2008 Toyota Corolla XEi 1.8 16v VVTi flex
The 30.000 U.S dollar Corolla...
I got the car in July 2008, and in November 2009 the car started to make a whining noise when cold, then the noise disappeared as the car heated-up, so it couldn't be the timing chain tensioner. Dealer could not replicate the problem so I left it alone.
In January of 2010 I took the car again to the dealer and they asked me to leave the car overnight so they could try to replicate the problem, and sure enough the moment I started the car the next morning, the noise came up and one mechanic who was around immediately identified the source of the noise; it was the air conditioning compressor tensioner. This is a common fault in these cars, and if not corrected as soon as possible, it can lead to the failure of the A/C compressor. Anyway, since the car was still under warranty (only 18 months old and 7.722 kilometres) the dealer opted to replace the compressor. I had to wait 7 days for the part to arrive, and the dealer serviced the car in the morning and it was ready for pick-up in the afternoon.
February 2011, the car was recalled by Toyota due a possible fire hazard in the cold start system of the car. All Corollas sold in Brazil are fuel flexible - they run either on petrol (gasoline) or ethanol or the mix of both; when fuelled with the ethanol, it's required to fill a small tank on the upper part of the engine compartment to help the ethanol to heat more quickly should you choose to run the car on ethanol. Since ethanol caused the car to consume more fuel and it's a false economy, I wouldn't bother, but I was told that if I did not participate in the recall, it would show "open recall" in the car's history record. So I did participate, and sure enough my cold start system was OK.

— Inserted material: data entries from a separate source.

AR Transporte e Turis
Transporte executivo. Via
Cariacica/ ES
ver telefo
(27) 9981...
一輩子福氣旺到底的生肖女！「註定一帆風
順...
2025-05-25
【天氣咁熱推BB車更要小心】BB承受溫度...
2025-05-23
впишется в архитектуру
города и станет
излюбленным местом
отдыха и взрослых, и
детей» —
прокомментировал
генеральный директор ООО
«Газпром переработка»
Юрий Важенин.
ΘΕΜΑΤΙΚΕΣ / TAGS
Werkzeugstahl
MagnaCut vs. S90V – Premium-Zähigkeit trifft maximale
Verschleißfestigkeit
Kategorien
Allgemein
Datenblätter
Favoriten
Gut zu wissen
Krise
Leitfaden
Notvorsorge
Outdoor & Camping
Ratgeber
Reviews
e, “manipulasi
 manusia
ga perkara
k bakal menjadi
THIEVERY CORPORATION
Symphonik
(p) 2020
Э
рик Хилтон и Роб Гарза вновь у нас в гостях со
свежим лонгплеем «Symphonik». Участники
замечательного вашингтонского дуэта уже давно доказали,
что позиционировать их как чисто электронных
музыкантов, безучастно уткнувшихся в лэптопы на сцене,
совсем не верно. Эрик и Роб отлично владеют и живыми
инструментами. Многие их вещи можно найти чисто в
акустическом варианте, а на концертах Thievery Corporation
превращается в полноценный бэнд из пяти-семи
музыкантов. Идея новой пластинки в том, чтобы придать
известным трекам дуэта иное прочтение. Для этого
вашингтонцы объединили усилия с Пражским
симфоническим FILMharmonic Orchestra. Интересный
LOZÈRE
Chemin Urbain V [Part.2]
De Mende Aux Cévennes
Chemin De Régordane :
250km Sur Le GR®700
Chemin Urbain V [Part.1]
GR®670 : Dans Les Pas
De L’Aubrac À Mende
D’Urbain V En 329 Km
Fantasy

Interior was a rattle city since day one, and the dealer couldn't fix and I couldn't be bothered with fixing it either.
Saving grace? It never left me stranded on the road or failed to start, EXCEPT for one time that I left it parked for 15 days and then the battery went flat.
It was no powerhouse, but it would torque steer quite badly and as a result the Bridgestone Turanza tires didn't last long. Performance surprising for a 138 horsepower sedan with a 4-speed automatic gearbox; overtaking was a breeze.
Fuel economy? 16 MPG (19 MPG UK) around town and 26 MPG on the highway (30 MPG UK on the motorway). Fuel flexible engines are a false economy and note that it wasn't like I had a heavy right foot; not matter how hard I tried, I could never get better than 19 MPG combined (23 MPG UK).
Very smooth ride despite being equipped with a cheap torsion bar rear suspension set-up. The seats were comfortable, and it was electric car quiet I dare to say. The electric power steering was a blessing when parking or manoeuvring through tight spaces. The reverse parking sensors helped, but there was no camera.
Handling was... OK I guess. Nothing to write home about, but nothing atrocious either. Very predictable car to drive and the four wheel disc ABS brakes worked well, specially when you had to brake-check idiots in Hiluxes, Rangers and Frontiers tailgating you (for respecting the speed limit) with their high beams. It was only the defence mechanism against them because there was no auto-dimming rear view mirror.
The Brazilian 2009-2014 MY Corolla got a good safety score from the Latin NCAP, but it was severely lacking in safety features that cheaper cars of its class offered as standard such as Isofix, stability control and traction control. And what's the point of giving side torso airbags and no side curtain airbags? What kind of nasty cost cutting measure is that? Mind you, the new Corolla still doesn't have the curtain airbags in the entry level versions, and stability control still isn't available, not even as an option, which is totally unacceptable in this time and age. At least it now has the Isofix, and again it scored well in the Latin NCAP crash test. But I still maintain that Toyota should equip all Corollas with stability control and curtain airbags; after all it's marketed as a midsize family sedan in Brazil.
Looks? Mine was "eclipse black metallic" five-spoke 16-inch wheels (the 2009-2011 XEi featured the same wheels of the 2003-2004 Toyota Matrix XR) and silver grey leather interior with faux aluminium trim. I thought it looked classy.
Price? I paid 77.500 Brazilian reais, which in July 08 would be something like 48.700 U.S dollars. As of January 2016, 77.500 BRL is now equivalent to 122.996 Brazilian reais or 30.300 U.S dollars. That's right... The 30.000 dollar Corolla is a wonder of the 21st century communism dreamed up by the Castro brothers, Lula, Chavez and Maduro, Morales and the Kirchners. If you're American and you reading this, let this be a warning for those of you who are thinking about voting for Hillary or Bernie, because that's what's going to happen to you; a $30.000 Toyota Corolla. You've been warned!